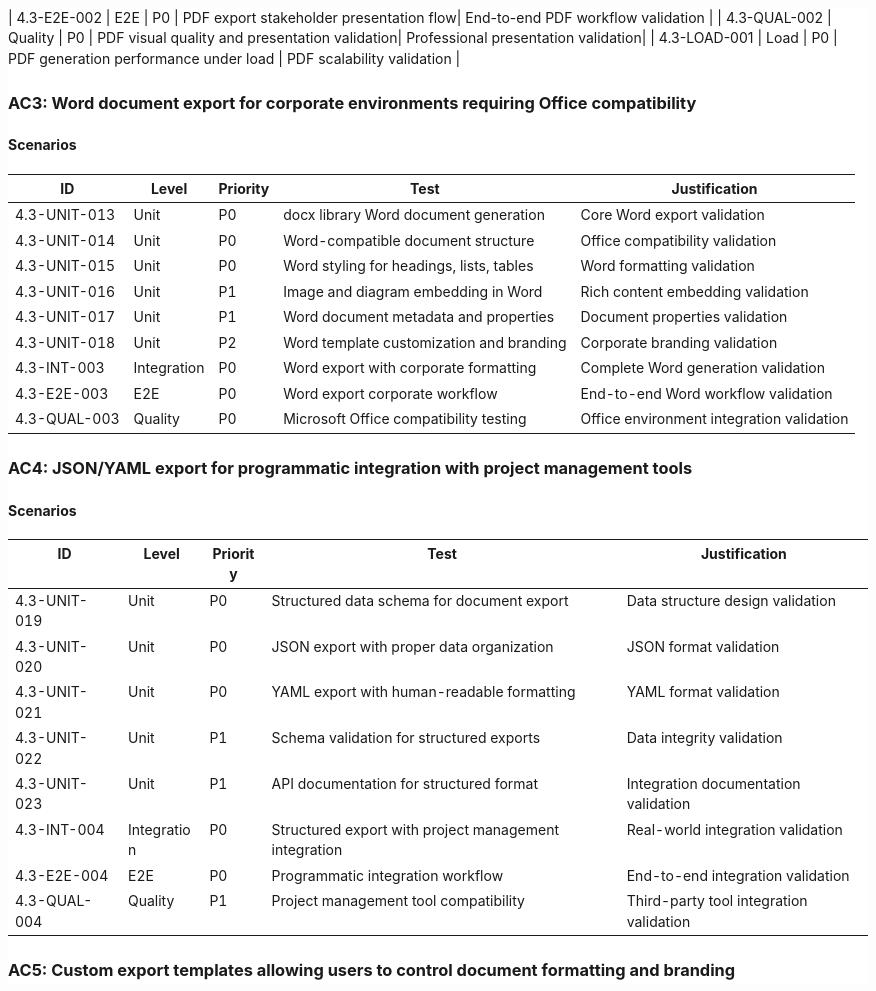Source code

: | 4.3-E2E-002  | E2E         | P0       | PDF export stakeholder presentation flow| End-to-end PDF workflow validation   |
| 4.3-QUAL-002 | Quality     | P0       | PDF visual quality and presentation validation| Professional presentation validation|
| 4.3-LOAD-001 | Load        | P0       | PDF generation performance under load   | PDF scalability validation          |

### AC3: Word document export for corporate environments requiring Office compatibility

#### Scenarios

| ID           | Level       | Priority | Test                                      | Justification                        |
| ------------ | ----------- | -------- | ----------------------------------------- | ------------------------------------ |
| 4.3-UNIT-013 | Unit        | P0       | docx library Word document generation    | Core Word export validation        |
| 4.3-UNIT-014 | Unit        | P0       | Word-compatible document structure       | Office compatibility validation     |
| 4.3-UNIT-015 | Unit        | P0       | Word styling for headings, lists, tables| Word formatting validation          |
| 4.3-UNIT-016 | Unit        | P1       | Image and diagram embedding in Word     | Rich content embedding validation   |
| 4.3-UNIT-017 | Unit        | P1       | Word document metadata and properties   | Document properties validation      |
| 4.3-UNIT-018 | Unit        | P2       | Word template customization and branding| Corporate branding validation       |
| 4.3-INT-003  | Integration | P0       | Word export with corporate formatting   | Complete Word generation validation |
| 4.3-E2E-003  | E2E         | P0       | Word export corporate workflow         | End-to-end Word workflow validation |
| 4.3-QUAL-003 | Quality     | P0       | Microsoft Office compatibility testing | Office environment integration validation|

### AC4: JSON/YAML export for programmatic integration with project management tools

#### Scenarios

| ID           | Level       | Priority | Test                                       | Justification                        |
| ------------ | ----------- | -------- | ------------------------------------------ | ------------------------------------ |
| 4.3-UNIT-019 | Unit        | P0       | Structured data schema for document export | Data structure design validation    |
| 4.3-UNIT-020 | Unit        | P0       | JSON export with proper data organization  | JSON format validation              |
| 4.3-UNIT-021 | Unit        | P0       | YAML export with human-readable formatting | YAML format validation              |
| 4.3-UNIT-022 | Unit        | P1       | Schema validation for structured exports   | Data integrity validation           |
| 4.3-UNIT-023 | Unit        | P1       | API documentation for structured format   | Integration documentation validation|
| 4.3-INT-004  | Integration | P0       | Structured export with project management integration| Real-world integration validation|
| 4.3-E2E-004  | E2E         | P0       | Programmatic integration workflow         | End-to-end integration validation   |
| 4.3-QUAL-004 | Quality     | P1       | Project management tool compatibility     | Third-party tool integration validation|

### AC5: Custom export templates allowing users to control document formatting and branding
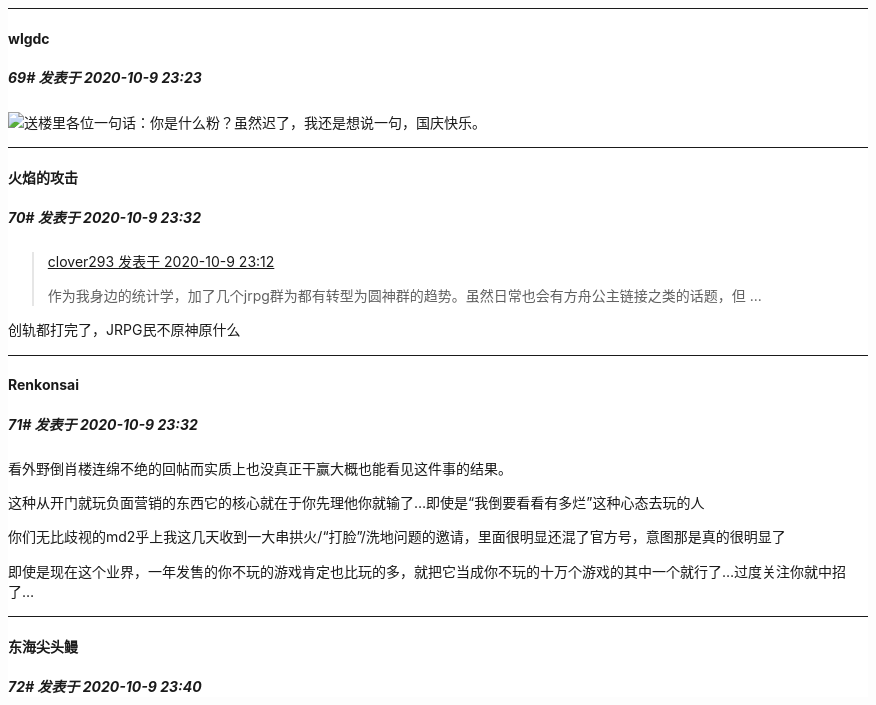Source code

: 



*****

####  wlgdc  
##### 69#       发表于 2020-10-9 23:23



<img src="https://static.saraba1st.com/image/smiley/face2017/066.png" referrerpolicy="no-referrer">送楼里各位一句话：你是什么粉？虽然迟了，我还是想说一句，国庆快乐。







*****

####  火焰的攻击  
##### 70#       发表于 2020-10-9 23:32



<blockquote><a href="httphttps://bbs.saraba1st.com/2b/forum.php?mod=redirect&amp;goto=findpost&amp;pid=49003783&amp;ptid=1964214" target="_blank">clover293 发表于 2020-10-9 23:12</a>

作为我身边的统计学，加了几个jrpg群为都有转型为圆神群的趋势。虽然日常也会有方舟公主链接之类的话题，但 ...</blockquote>
创轨都打完了，JRPG民不原神原什么







*****

####  Renkonsai  
##### 71#       发表于 2020-10-9 23:32




看外野倒肖楼连绵不绝的回帖而实质上也没真正干赢大概也能看见这件事的结果。

这种从开门就玩负面营销的东西它的核心就在于你先理他你就输了…即使是“我倒要看看有多烂”这种心态去玩的人


你们无比歧视的md2乎上我这几天收到一大串拱火/“打脸”/洗地问题的邀请，里面很明显还混了官方号，意图那是真的很明显了

即使是现在这个业界，一年发售的你不玩的游戏肯定也比玩的多，就把它当成你不玩的十万个游戏的其中一个就行了…过度关注你就中招了…








*****

####  东海尖头鳗  
##### 72#       发表于 2020-10-9 23:40

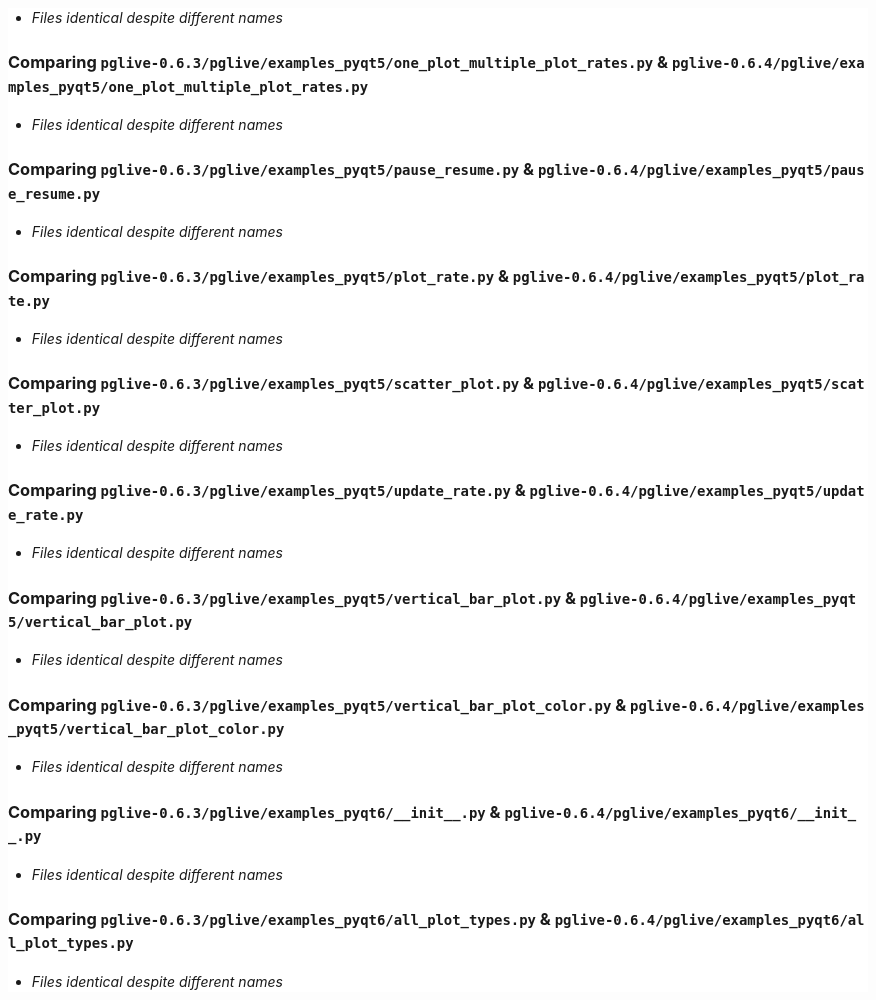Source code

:  * *Files identical despite different names*

### Comparing `pglive-0.6.3/pglive/examples_pyqt5/one_plot_multiple_plot_rates.py` & `pglive-0.6.4/pglive/examples_pyqt5/one_plot_multiple_plot_rates.py`

 * *Files identical despite different names*

### Comparing `pglive-0.6.3/pglive/examples_pyqt5/pause_resume.py` & `pglive-0.6.4/pglive/examples_pyqt5/pause_resume.py`

 * *Files identical despite different names*

### Comparing `pglive-0.6.3/pglive/examples_pyqt5/plot_rate.py` & `pglive-0.6.4/pglive/examples_pyqt5/plot_rate.py`

 * *Files identical despite different names*

### Comparing `pglive-0.6.3/pglive/examples_pyqt5/scatter_plot.py` & `pglive-0.6.4/pglive/examples_pyqt5/scatter_plot.py`

 * *Files identical despite different names*

### Comparing `pglive-0.6.3/pglive/examples_pyqt5/update_rate.py` & `pglive-0.6.4/pglive/examples_pyqt5/update_rate.py`

 * *Files identical despite different names*

### Comparing `pglive-0.6.3/pglive/examples_pyqt5/vertical_bar_plot.py` & `pglive-0.6.4/pglive/examples_pyqt5/vertical_bar_plot.py`

 * *Files identical despite different names*

### Comparing `pglive-0.6.3/pglive/examples_pyqt5/vertical_bar_plot_color.py` & `pglive-0.6.4/pglive/examples_pyqt5/vertical_bar_plot_color.py`

 * *Files identical despite different names*

### Comparing `pglive-0.6.3/pglive/examples_pyqt6/__init__.py` & `pglive-0.6.4/pglive/examples_pyqt6/__init__.py`

 * *Files identical despite different names*

### Comparing `pglive-0.6.3/pglive/examples_pyqt6/all_plot_types.py` & `pglive-0.6.4/pglive/examples_pyqt6/all_plot_types.py`

 * *Files identical despite different names*
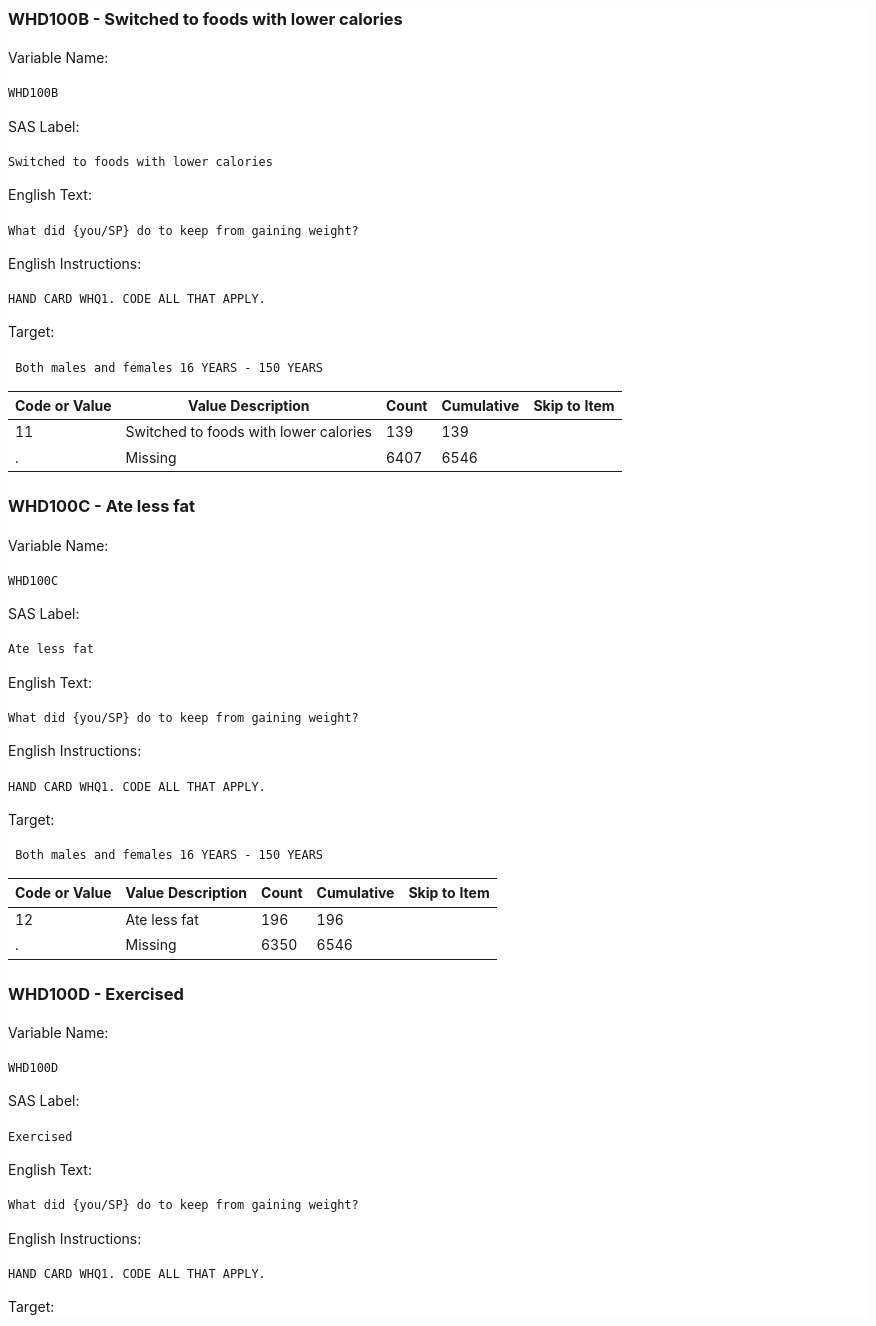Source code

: ### WHD100B - Switched to foods with lower calories

Variable Name:

    WHD100B
SAS Label:

    Switched to foods with lower calories
English Text:

    What did {you/SP} do to keep from gaining weight?
English Instructions:

    HAND CARD WHQ1. CODE ALL THAT APPLY.
Target:

     Both males and females 16 YEARS - 150 YEARS
Code or Value | Value Description | Count | Cumulative | Skip to Item  
---|---|---|---|---  
11 | Switched to foods with lower calories | 139 | 139 |   
. | Missing | 6407 | 6546 |   
  
### WHD100C - Ate less fat

Variable Name:

    WHD100C
SAS Label:

    Ate less fat
English Text:

    What did {you/SP} do to keep from gaining weight?
English Instructions:

    HAND CARD WHQ1. CODE ALL THAT APPLY.
Target:

     Both males and females 16 YEARS - 150 YEARS
Code or Value | Value Description | Count | Cumulative | Skip to Item  
---|---|---|---|---  
12 | Ate less fat | 196 | 196 |   
. | Missing | 6350 | 6546 |   
  
### WHD100D - Exercised

Variable Name:

    WHD100D
SAS Label:

    Exercised
English Text:

    What did {you/SP} do to keep from gaining weight?
English Instructions:

    HAND CARD WHQ1. CODE ALL THAT APPLY.
Target:
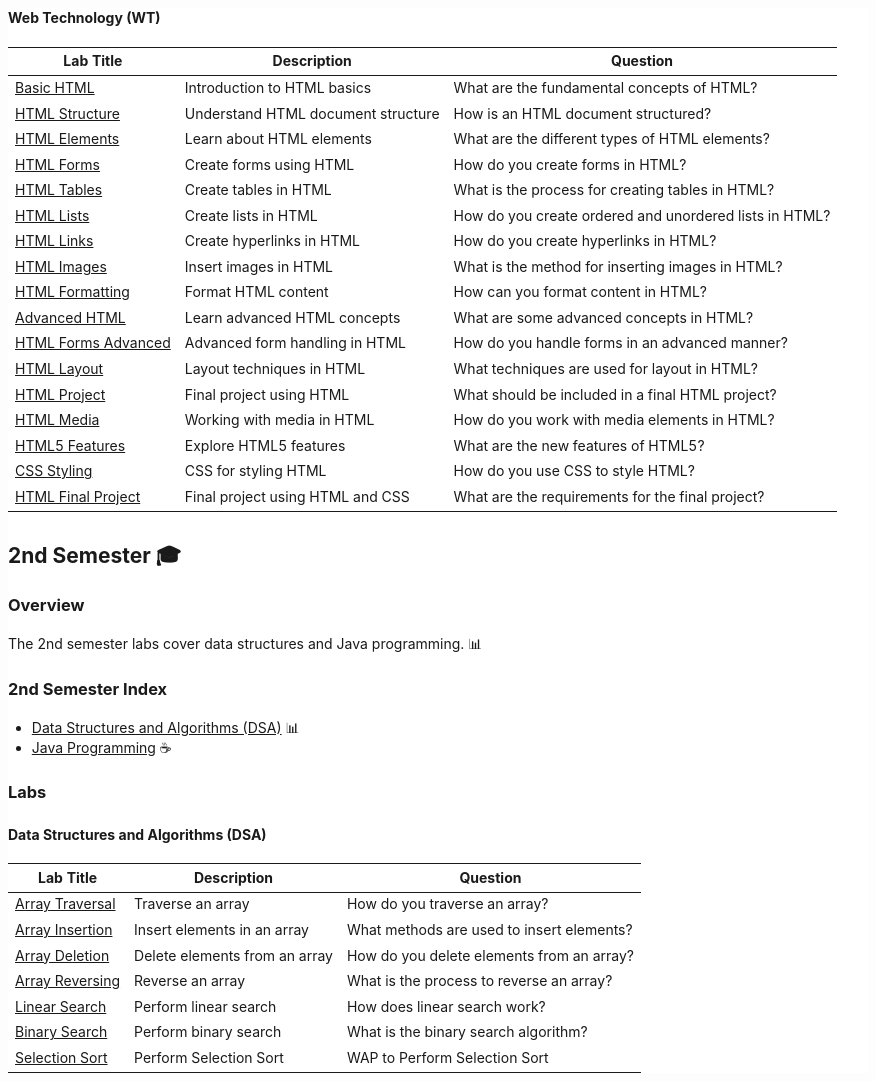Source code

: #### Web Technology (WT)
| Lab Title | Description | Question |
|-----------|-------------|----------|
| [Basic HTML](1st%20Semester/WT/1.html) | Introduction to HTML basics | What are the fundamental concepts of HTML? |
| [HTML Structure](1st%20Semester/WT/2.html) | Understand HTML document structure | How is an HTML document structured? |
| [HTML Elements](1st%20Semester/WT/3.html) | Learn about HTML elements | What are the different types of HTML elements? |
| [HTML Forms](1st%20Semester/WT/4.html) | Create forms using HTML | How do you create forms in HTML? |
| [HTML Tables](1st%20Semester/WT/5.html) | Create tables in HTML | What is the process for creating tables in HTML? |
| [HTML Lists](1st%20Semester/WT/6.html) | Create lists in HTML | How do you create ordered and unordered lists in HTML? |
| [HTML Links](1st%20Semester/WT/7.html) | Create hyperlinks in HTML | How do you create hyperlinks in HTML? |
| [HTML Images](1st%20Semester/WT/8.html) | Insert images in HTML | What is the method for inserting images in HTML? |
| [HTML Formatting](1st%20Semester/WT/9.html) | Format HTML content | How can you format content in HTML? |
| [Advanced HTML](1st%20Semester/WT/10.html) | Learn advanced HTML concepts | What are some advanced concepts in HTML? |
| [HTML Forms Advanced](1st%20Semester/WT/11.html) | Advanced form handling in HTML | How do you handle forms in an advanced manner? |
| [HTML Layout](1st%20Semester/WT/12.html) | Layout techniques in HTML | What techniques are used for layout in HTML? |
| [HTML Project](1st%20Semester/WT/13pending.html) | Final project using HTML | What should be included in a final HTML project? |
| [HTML Media](1st%20Semester/WT/14.html) | Working with media in HTML | How do you work with media elements in HTML? |
| [HTML5 Features](1st%20Semester/WT/15.html) | Explore HTML5 features | What are the new features of HTML5? |
| [CSS Styling](1st%20Semester/WT/16.css) | CSS for styling HTML | How do you use CSS to style HTML? |
| [HTML Final Project](1st%20Semester/WT/17.html) | Final project using HTML and CSS | What are the requirements for the final project? |

## 2nd Semester 🎓
### Overview
The 2nd semester labs cover data structures and Java programming. 📊

### 2nd Semester Index
- [Data Structures and Algorithms (DSA)](#data-structures-and-algorithms-dsa) 📊
- [Java Programming](#java-programming) ☕

### Labs
#### Data Structures and Algorithms (DSA)
| Lab Title | Description | Question |
|-----------|-------------|----------|
| [Array Traversal](2nd%20Semester/DSA/ArrayTraverse.c) | Traverse an array | How do you traverse an array? |
| [Array Insertion](2nd%20Semester/DSA/ArrayInsertion.c) | Insert elements in an array | What methods are used to insert elements? |
| [Array Deletion](2nd%20Semester/DSA/ArrayDeletion.c) | Delete elements from an array | How do you delete elements from an array? |
| [Array Reversing](2nd%20Semester/DSA/ArrayReversing.c) | Reverse an array | What is the process to reverse an array? |
| [Linear Search](2nd%20Semester/DSA/LinearSearch.c) | Perform linear search | How does linear search work? |
| [Binary Search](2nd%20Semester/DSA/BinarySearch.c) | Perform binary search | What is the binary search algorithm? |
| [Selection Sort](2nd%20Semester/DSA/SelectionSort.c) | Perform Selection Sort | WAP to Perform Selection Sort |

......

For every line above that has "Java" in it, copy the line.

Response area
The 2nd semester labs cover data structures and Java programming. 📊
- [Java Programming](#java-programming) ☕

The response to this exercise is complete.